If you take a look at it, it's pretty obvious why old people are medicated so heavily.
If you can think of a better way to turn them into a miracle cure-all us young people will one day be able to grind up, snort, and cure our cancer, I'd like to hear it. You didn't really think the government had no plan to combat the ever-expanding Social Security budget, did you? What did you think the whole "soylent aspirin" thing was about?
As always, Hollywood operates by different rules, and old people are no different. There, once a man passes beyond the point of sexiness, he's got the choice to become an eccentric inventor, a wise but possibly foul-mouthed grandpa, or retro comic relief. Old women can be...I dunno, stowed safely in the attic or something. But if recent movies like Red are any indication, the aged now have a new option: cunning, sniper rifle-toting studbag.
-- Local show times, theaters, trailer.
Retiree Bruce Willis has little to look forward to in life beyond his chats with federal customer service rep Mary-Louise Parker. Until someone sends a hit squad to his house.
Turns out he's retired from the CIA. His past has caught up with him, and Parker's now a target as well. Willis kidnaps her for her own safety, but he's going to need the help of some old pals if he's going to figure out why he's in the crosshairs and how he can get out alive.
Red proposes the question of what if old people could kick our asses? What if, unlike in real life, where they can only exact their vengeance on those of us with smooth skin and non-revoked drivers licenses by electing senators who once refused Cro-Magnon men the vote, they could also chop our throats out? Or take our guns away and shoot us with them? What then?
If this movie is any indication, they'd end up being sporadically funny, but not really as funny as they'd like to be.

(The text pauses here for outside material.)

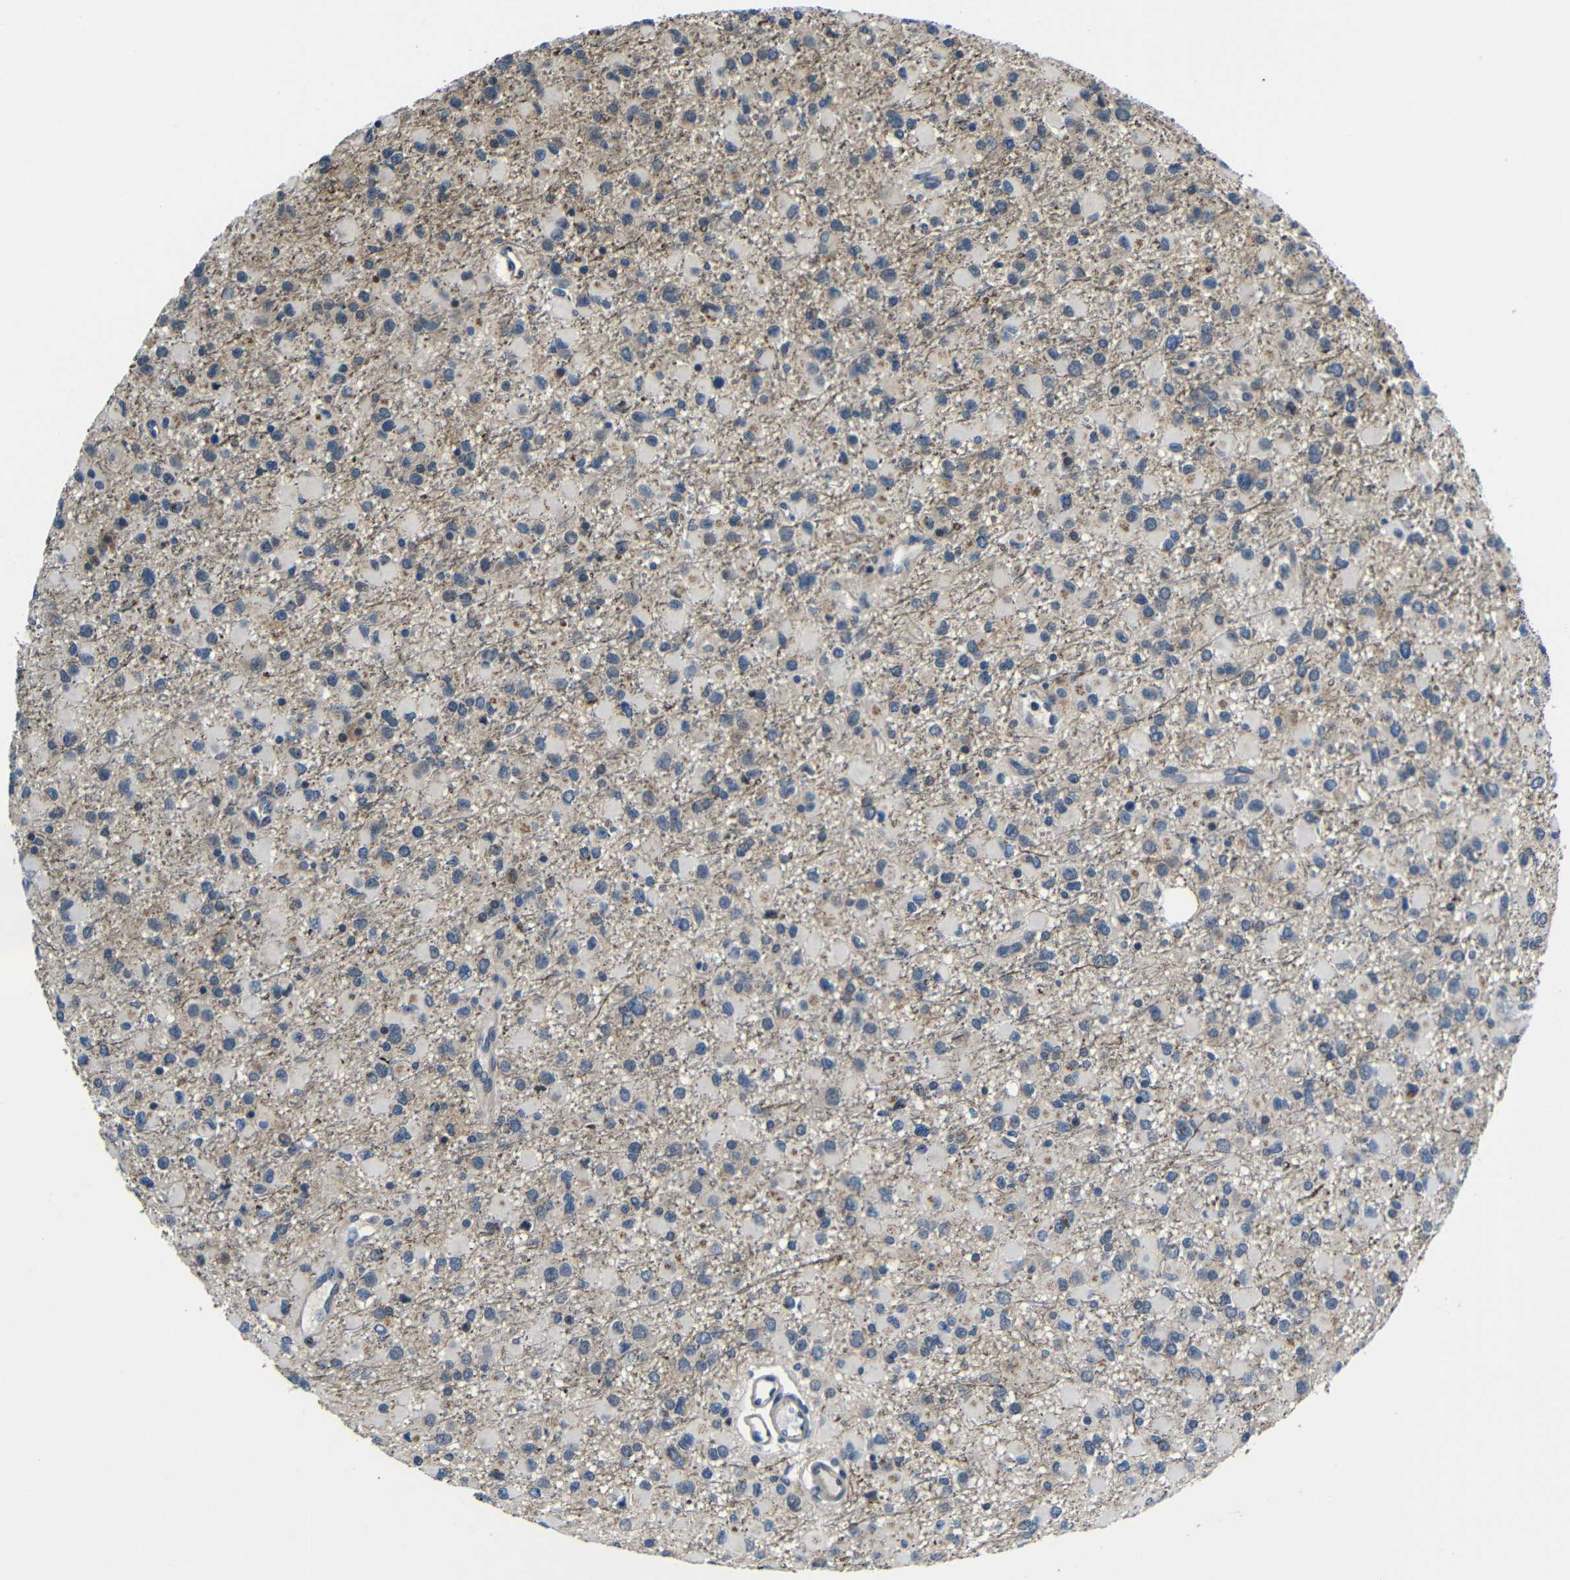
{"staining": {"intensity": "negative", "quantity": "none", "location": "none"}, "tissue": "glioma", "cell_type": "Tumor cells", "image_type": "cancer", "snomed": [{"axis": "morphology", "description": "Glioma, malignant, Low grade"}, {"axis": "topography", "description": "Brain"}], "caption": "This is a micrograph of immunohistochemistry (IHC) staining of malignant low-grade glioma, which shows no expression in tumor cells. Nuclei are stained in blue.", "gene": "ZNF90", "patient": {"sex": "male", "age": 42}}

This despite a cast where Willis and Parker have Morgan Freeman, John Malkovich, Helen Mirren, and Brian Cox backing them up. They bring a lot to the material -- which is two parts "Ah, the good old days" and one part "Hey, remember when we were both protozoa and I tried to stab you with that knife, but it didn't work, because everything was made of goo?" -- but director Robert Schwentke rarely drums up the energy to support them.
This isn't always true; a dockside fight full of grenades and rockets is pretty damn funny. But for the most part, Schwentke runs Red with an affable tone that always feels this close to turning outright wacky. What do we call this trait? The Stealth Wack? No, that's terrible. Call it "you can tell we're supposed to be having fun because the score won't shut up about it, but at least it feels like more of a suggestion than an order."

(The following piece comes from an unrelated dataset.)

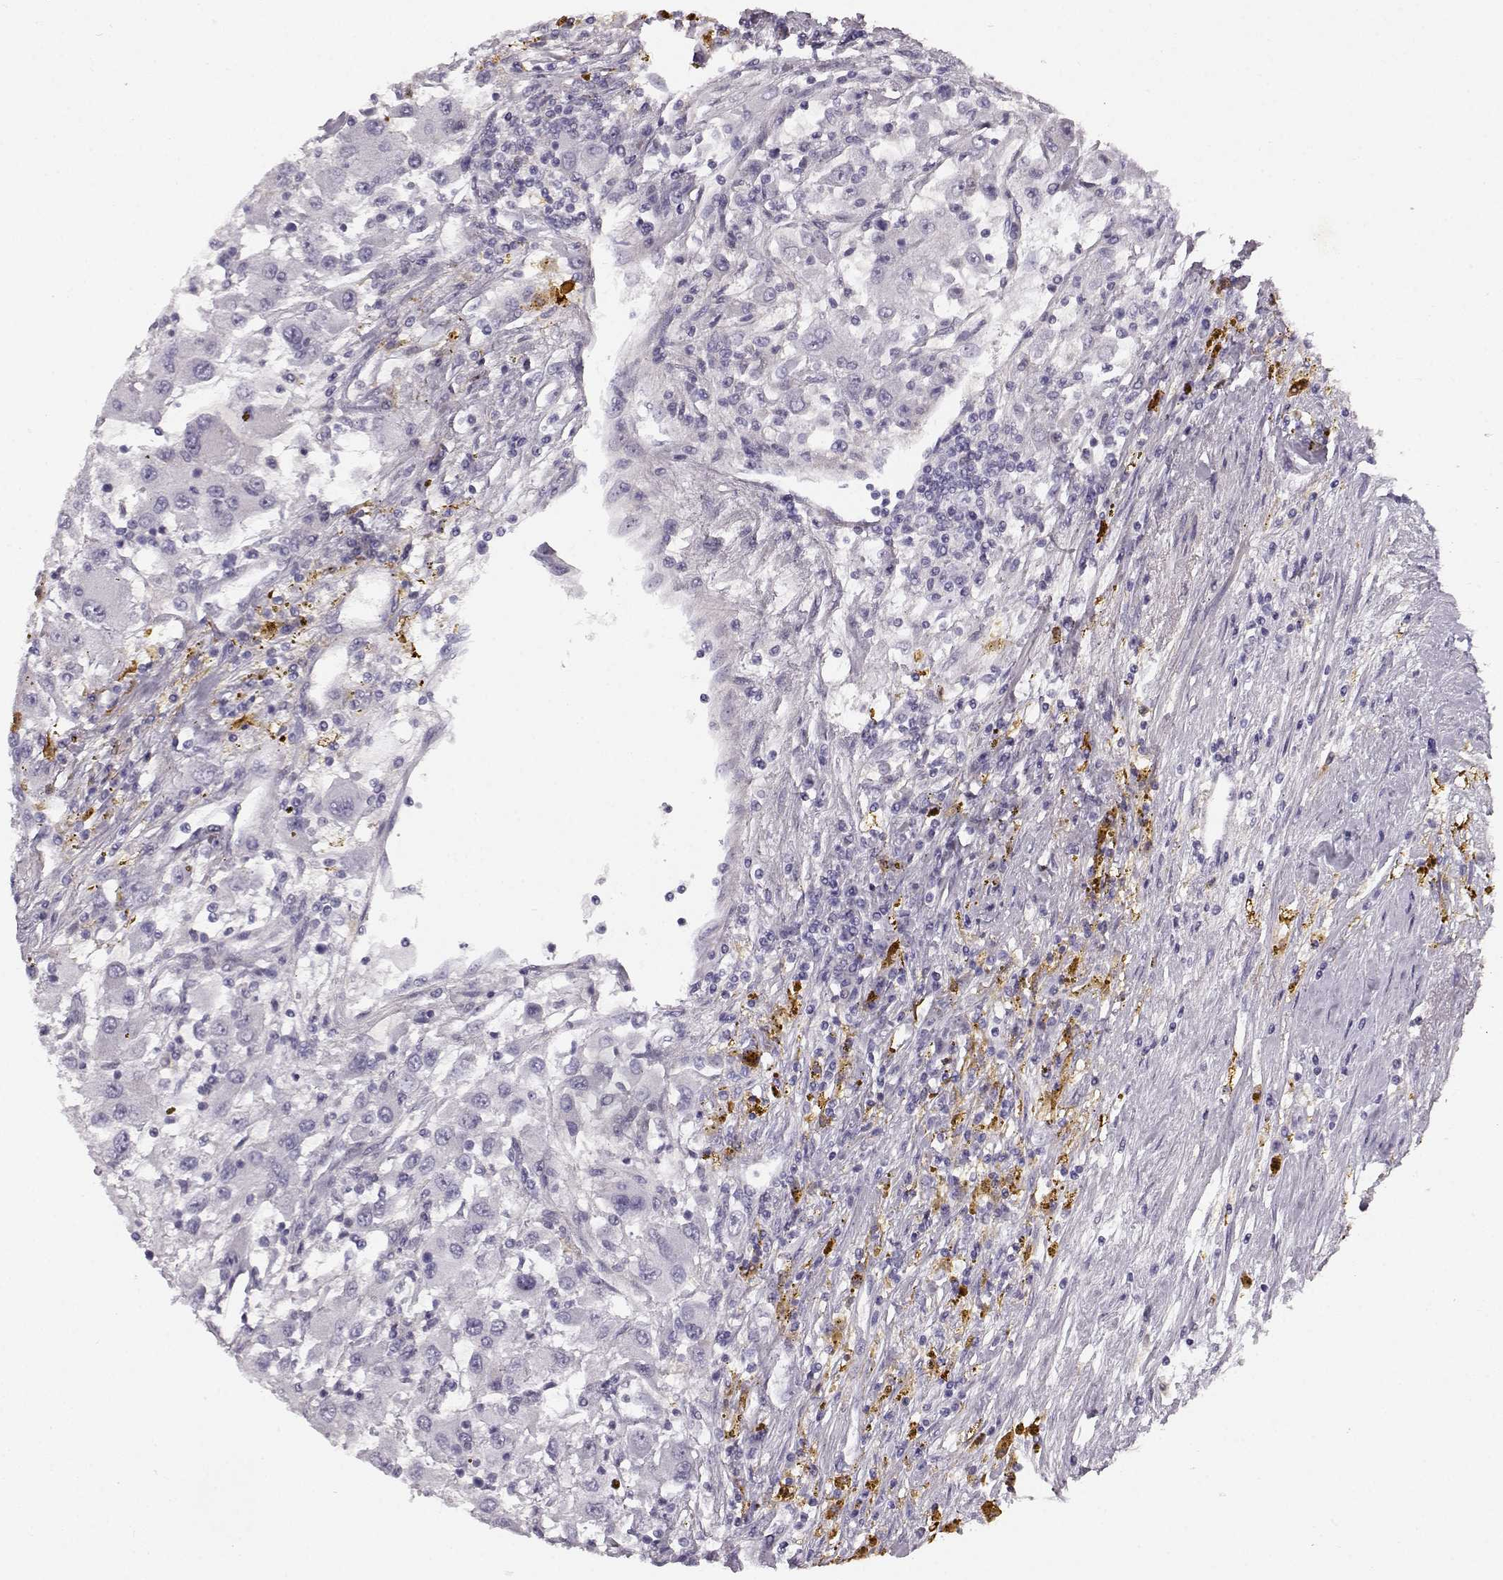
{"staining": {"intensity": "weak", "quantity": "<25%", "location": "cytoplasmic/membranous"}, "tissue": "renal cancer", "cell_type": "Tumor cells", "image_type": "cancer", "snomed": [{"axis": "morphology", "description": "Adenocarcinoma, NOS"}, {"axis": "topography", "description": "Kidney"}], "caption": "IHC of renal cancer (adenocarcinoma) demonstrates no positivity in tumor cells.", "gene": "KIAA0319", "patient": {"sex": "female", "age": 67}}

It's a little forced, likely due to the script. I haven't read the comic Red was adapted from -- you know, because of the whole "reading" thing, I don't care how many pictures it's got -- but this has the feel of something that gets the outline right, yet can't capture the specifics that made the work worth adapting in the first place.
Schwentke handles Red's fast-paced plot well enough, however, and the cast is perpetually charming. I just couldn't get into the action or the reminiscing the same way they did. Maybe you had to be there.